╭─ Records shown

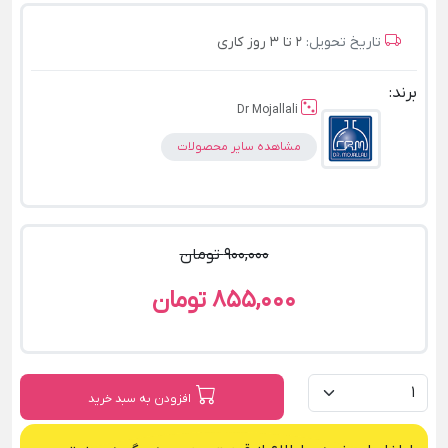
تاریخ تحویل:
2 تا 3 روز کاری
برند:
Dr Mojallali
مشاهده سایر محصولات
900,000 تومان
855,000 تومان
افزودن به سبد خرید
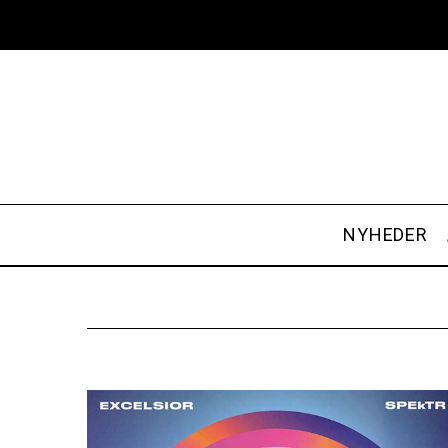
NYHEDER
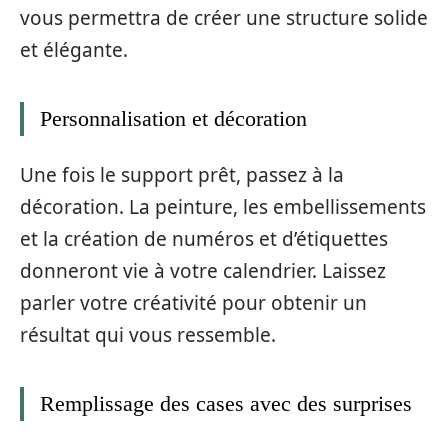
vous permettra de créer une structure solide
et élégante.
Personnalisation et décoration
Une fois le support prêt, passez à la
décoration. La peinture, les embellissements
et la création de numéros et d’étiquettes
donneront vie à votre calendrier. Laissez
parler votre créativité pour obtenir un
résultat qui vous ressemble.
Remplissage des cases avec des surprises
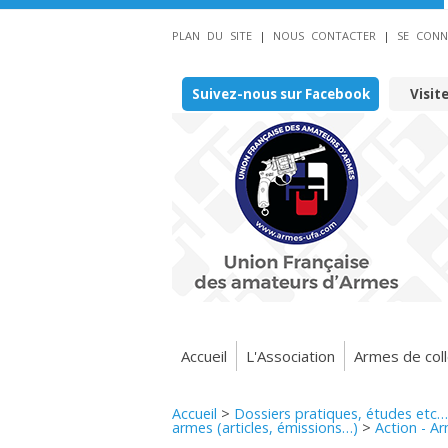
PLAN DU SITE
|
NOUS CONTACTER
|
SE CONN
Suivez-nous sur Facebook
Visit
Accueil
L'Association
Armes de coll
Accueil
>
Dossiers pratiques, études etc…
armes (articles, émissions…)
>
Action - A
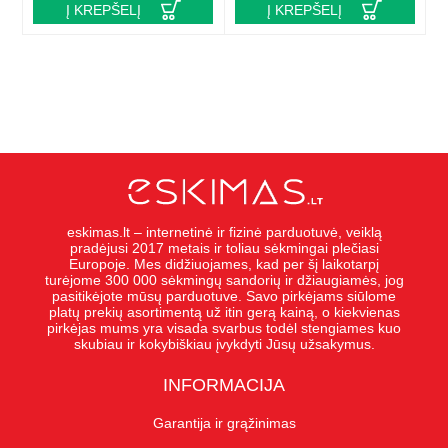
Į KREPŠELĮ
Į KREPŠELĮ
eskimas.lt – internetinė ir fizinė parduotuvė, veiklą
pradėjusi 2017 metais ir toliau sėkmingai plečiasi
Europoje. Mes didžiuojames, kad per šį laikotarpį
turėjome 300 000 sėkmingų sandorių ir džiaugiamės, jog
pasitikėjote mūsų parduotuve. Savo pirkėjams siūlome
platų prekių asortimentą už itin gerą kainą, o kiekvienas
pirkėjas mums yra visada svarbus todėl stengiames kuo
skubiau ir kokybiškiau įvykdyti Jūsų užsakymus.
INFORMACIJA
Garantija ir grąžinimas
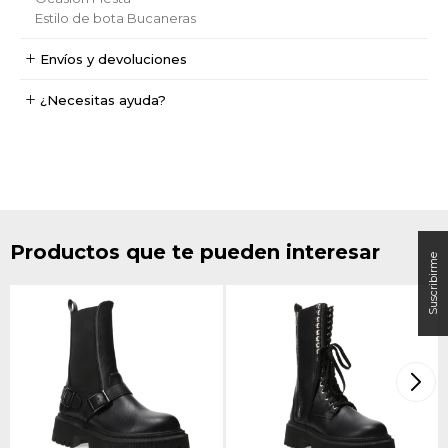
Estilo de bota
Bucaneras
Envíos y devoluciones
¿Necesitas ayuda?
Productos que te pueden interesar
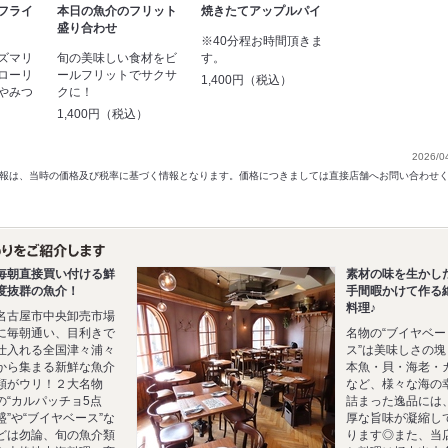
フライ
本日の魚介のフリット
焼きたてアップルパイ
盛り合わせ
※40分程お時間頂きま
ズマリ
旬の美味しい食材をビ
す。
ローリ
ールフリットでサクサ
1,400円（税込）
やみつ
クに！
1,400円（税込）
2026/0
以前の情報は、当時の価格及び税率に基づく情報となります。価格につきましては直接店舗へお問い合わせ
毎朝直接買い付ける鮮
素材の味を生かし
度抜群の魚介！
手間暇かけて作る
料理♪
名古屋市中央卸売市場
に毎朝通い、目利きで
名物の“ブイヤベー
仕入れる全国津々浦々
ス”は美味しさの塊
から集まる新鮮な魚介
本魚・貝・海老・
類がウリ！２大名物
など、様々な海の
の“カルパッチョ5点
詰まった逸品には
盛”や“ブイヤベース”な
厚な旨味が凝縮し
どは勿論、旬の魚介類
ります◎また、当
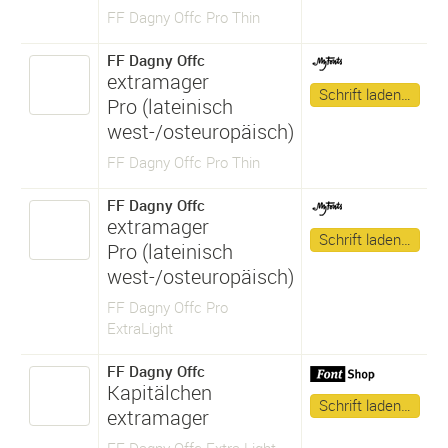
FF Dagny Offc Pro Thin
FF Dagny Offc
extramager
Schrift laden…
Pro (lateinisch
west-/osteuropäisch)
FF Dagny Offc Pro Thin
FF Dagny Offc
extramager
Schrift laden…
Pro (lateinisch
west-/osteuropäisch)
FF Dagny Offc Pro
ExtraLight
FF Dagny Offc
Kapitälchen
Schrift laden…
extramager
FF Dagny Offc Extra Light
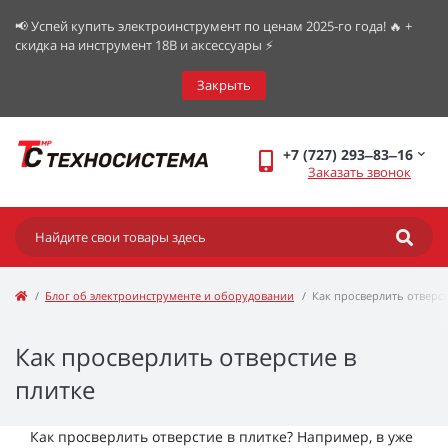
📢 Успей купить электроинструмент по ценам 2025-го года! 🔥 +
скидка на инструмент 18В и аксессуары ⚡️
Закрыть
+7 (727) 293‒83‒16
Заказать звонок
Блог об электроинструменте и оборудовании
Как просверлить отверст
Как просверлить отверстие в
плитке
Как просверлить отверстие в плитке? Например, в уже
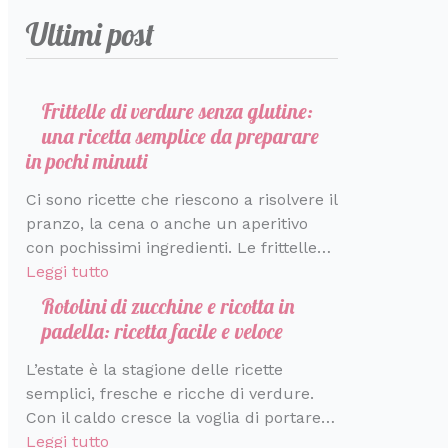
r
a
e
m
t
e
t
a
s
Ultimi post
i
r
b
a
r
t
v
t
c
a
o
r
f
a
a
i
c
r
l
t
e
d
n
v
a
e
o
e
t
a
z
a
Frittelle di verdure senza glutine:
d
i
d
t
t
c
i
c
una ricetta semplice da preparare
i
n
i
a
o
o
h
in pochi minuti
s
p
S
t
p
n
e
Ci sono ricette che riescono a risolvere il
a
o
a
i
e
d
p
pranzo, la cena o anche un aperitivo
p
c
n
n
r
i
r
con pochissimi ingredienti. Le frittelle…
o
h
t
e
l
v
o
Leggi tutto
r
i
o
c
a
i
f
e
m
r
e
p
d
u
Rotolini di zucchine e ricotta in
i
i
s
r
e
m
padella: ricetta facile e veloce
n
n
t
i
r
a
L’estate è la stagione delle ricette
u
i
i
m
e
d
semplici, fresche e ricche di verdure.
t
n
a
’
Con il caldo cresce la voglia di portare…
i
i
v
I
Leggi tutto
e
t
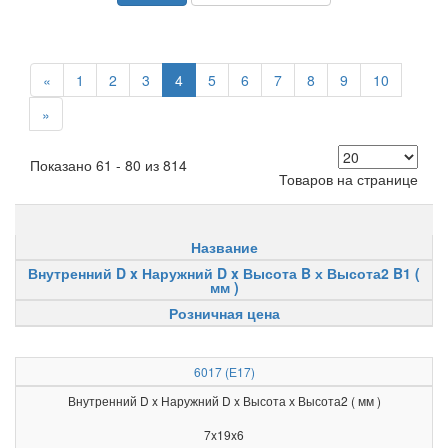
«
1
2
3
4
5
6
7
8
9
10
»
Показано 61 - 80 из 814
Товаров на странице
Название
Внутренний D x Наружний D x Высота B х Высота2 B1 (
мм )
Розничная цена
6017 (Е17)
Внутренний D x Наружний D x Высота х Высота2 ( мм )
7x19x6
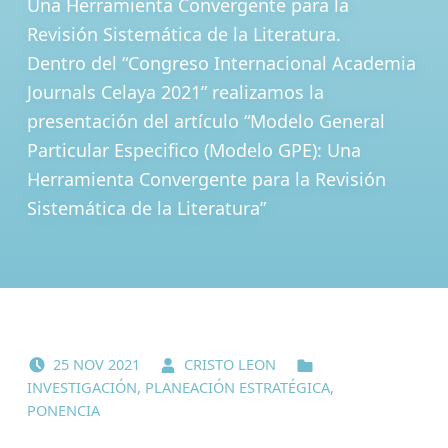
Una Herramienta Convergente para la
Revisión Sistemática de la Literatura.
Dentro del “Congreso Internacional Academia
Journals Celaya 2021” realizamos la
presentación del artículo “Modelo General
Particular Especifico (Modelo GPE): Una
Herramienta Convergente para la Revisión
Sistemática de la Literatura”
POSTED ON:
WRITTEN BY:
CATEGORIZED IN:
25
NOV
2021
CRISTO LEON
INVESTIGACIÓN
,
PLANEACIÓN ESTRATÉGICA
,
PONENCIA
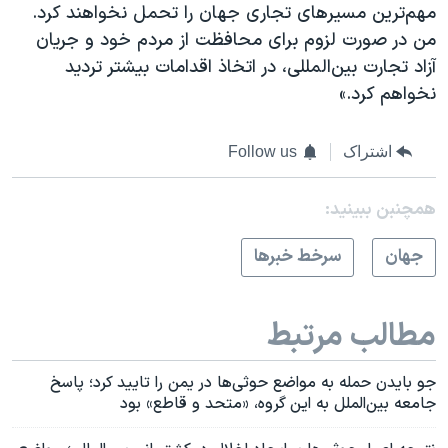
مهم‌ترین مسیرهای تجاری جهان را تحمل نخواهند کرد.
من در صورت لزوم برای محافظت از مردم خود و جریان
آزاد تجارت بین‌المللی، در اتخاذ اقدامات بیشتر تردید
نخواهم کرد.»
اشتراک
Follow us
همچنبن ببینید:
جهان
سرخط خبرها
مطالب مرتبط
جو بایدن حمله به مواضع حوثی‌ها در یمن را تایید کرد؛ پاسخ
جامعه بین‌الملل به این گروه، «متحد و قاطع» بود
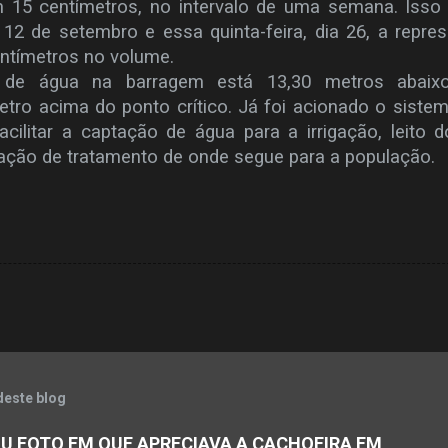
 15 centímetros, no intervalo de uma semana. Isso
 12 de setembro e essa quinta-feira, dia 26, a repre
ntímetros no volume.
l de água na barragem está 13,30 metros abaix
tro acima do ponto crítico. Já foi acionado o siste
ilitar a captação de água para a irrigação, leito d
tação de tratamento de onde segue para a população.
deste blog
U FOTO EM QUE APRECIAVA A CACHOEIRA EM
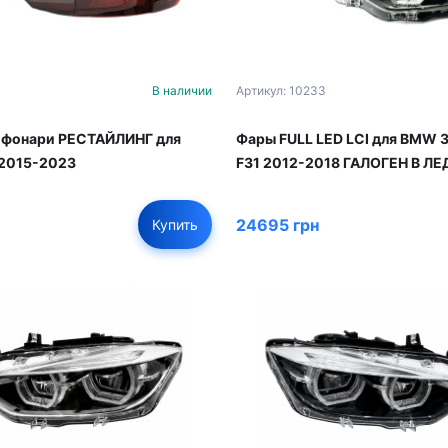
В наличии
Артикул: 10233
 фонари РЕСТАЙЛИНГ для
Фары FULL LED LCI для BMW 3
 2015-2023
F31 2012-2018 ГАЛОГЕН В ЛЕ
24695 грн
Купить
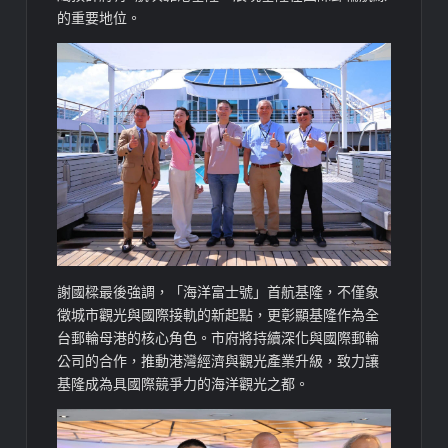
的重要地位。
謝國樑最後強調，「海洋富士號」首航基隆，不僅象
徵城市觀光與國際接軌的新起點，更彰顯基隆作為全
台郵輪母港的核心角色。市府將持續深化與國際郵輪
公司的合作，推動港灣經濟與觀光產業升級，致力讓
基隆成為具國際競爭力的海洋觀光之都。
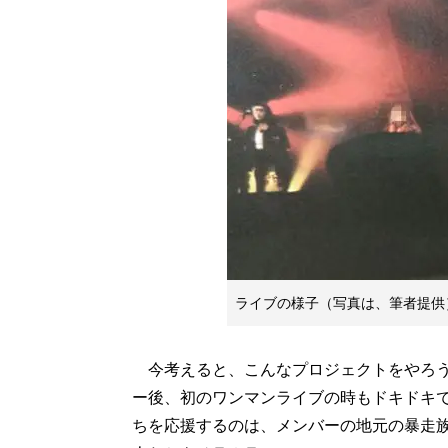
ライブの様子（写真は、筆者提供
今考えると、こんなプロジェクトをやろう
ー後、初のワンマンライブの時もドキドキ
ちを応援するのは、メンバーの地元の暴走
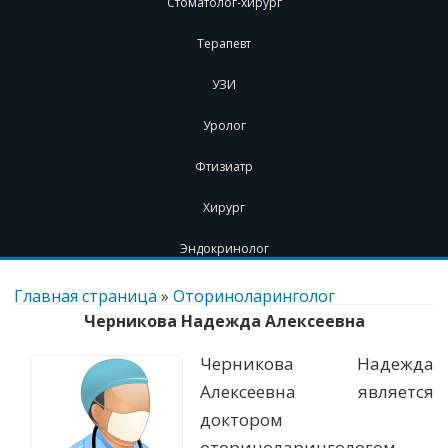
Стоматолог-хирург
Терапевт
УЗИ
Уролог
Фтизиатр
Хирург
Эндокринолог
Перейти
к
Главная страница
»
Оториноларинголог
содержимому
Черникова Надежда Алексеевна
Черникова Надежда
Алексеевна является
доктором
оториноларингологом.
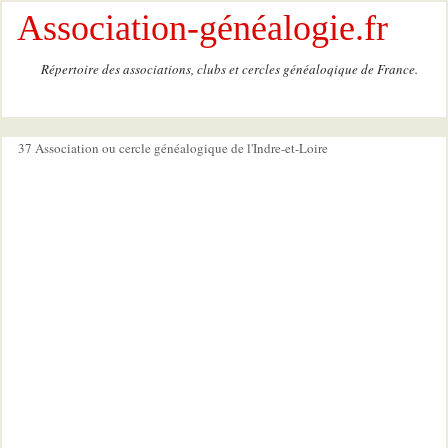
Association-généalogie.fr
Répertoire des associations, clubs et cercles généaloqique de France.
37 Association ou cercle généalogique de l'Indre-et-Loire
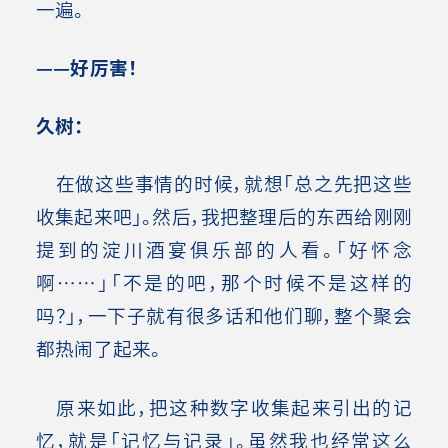
一遍。
——好厉害！
久树：
在做这些事情的时候，就想「总之先把这些
收集起来吧」。然后，我把整理后的东西给刚刚
提到的淀川酒宴俱乐部的人看。「好怀念
啊……」「不是的吧，那个时候不是这样的
吗？」，一下子就有很多话和他们聊，整个聚会
都热闹了起来。
原来如此，把这种数字收集起来引出的记
忆，就是「记忆与记录」。虽然我也经常这么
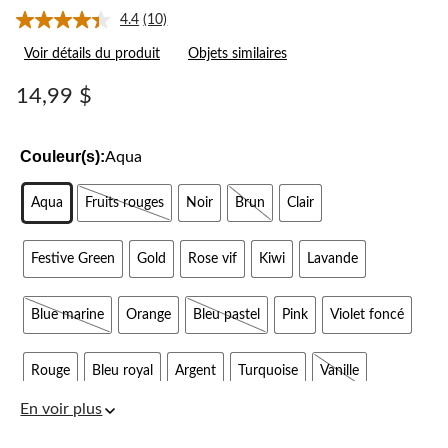
4.4
(10)
Lire
les
Voir détails du produit
Objets similaires
10
commentaires.
Lien
14,99 $
vers
la
même
page.
Couleur(s):
Aqua
Aqua
Fruits rouges
Noir
Brun
Clair
Festive Green
Gold
Rose vif
Kiwi
Lavande
Blue marine
Orange
Bleu pastel
Pink
Violet foncé
Rouge
Bleu royal
Argent
Turquoise
Vanille
En voir plus
White
Jaune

╰─

In the listing above, find the line with "جو بایدن حمله" and output every line through the one with "l de água na barragem está 13,30 metros abaix", exactly, without the pictures.

جو بایدن حمله به مواضع حوثی‌ها در یمن را تایید کرد؛ پاسخ
جامعه بین‌الملل به این گروه، «متحد و قاطع» بود
 15 centímetros, no intervalo de uma semana. Isso
 12 de setembro e essa quinta-feira, dia 26, a repre
ntímetros no volume.
l de água na barragem está 13,30 metros abaix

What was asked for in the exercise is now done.